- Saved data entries
++++++

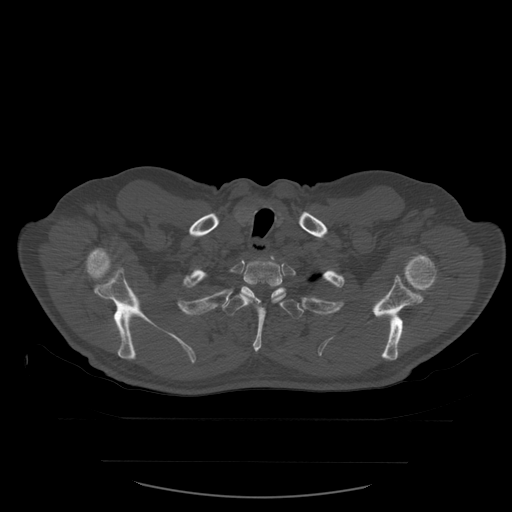
CT including the spine, one axial slice; slice 468 of 590 in the series (ordered by position); bone window (W 1800 / L 400 HU); 512 × 512 image matrix, field of view 479 × 479 mm. Patient age 71 years. From the clinical record (not read from this slice): primary cancer: lung.
Annotated regions visible in this slice (semi-automatically segmented with operator editing):
- T1 vertebra: bounding box (x1, y1, x2, y2) in pixels: (259, 257, 274, 260)
- T2 vertebra: (241, 257, 285, 303)
- T3 vertebra: (222, 288, 304, 353)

++++++

- Task goal
Give back the records above exactly. Pictures stay out.

- Written response
CT including the spine, one axial slice; slice 468 of 590 in the series (ordered by position); bone window (W 1800 / L 400 HU); 512 × 512 image matrix, field of view 479 × 479 mm. Patient age 71 years. From the clinical record (not read from this slice): primary cancer: lung.
Annotated regions visible in this slice (semi-automatically segmented with operator editing):
- T1 vertebra: bounding box (x1, y1, x2, y2) in pixels: (259, 257, 274, 260)
- T2 vertebra: (241, 257, 285, 303)
- T3 vertebra: (222, 288, 304, 353)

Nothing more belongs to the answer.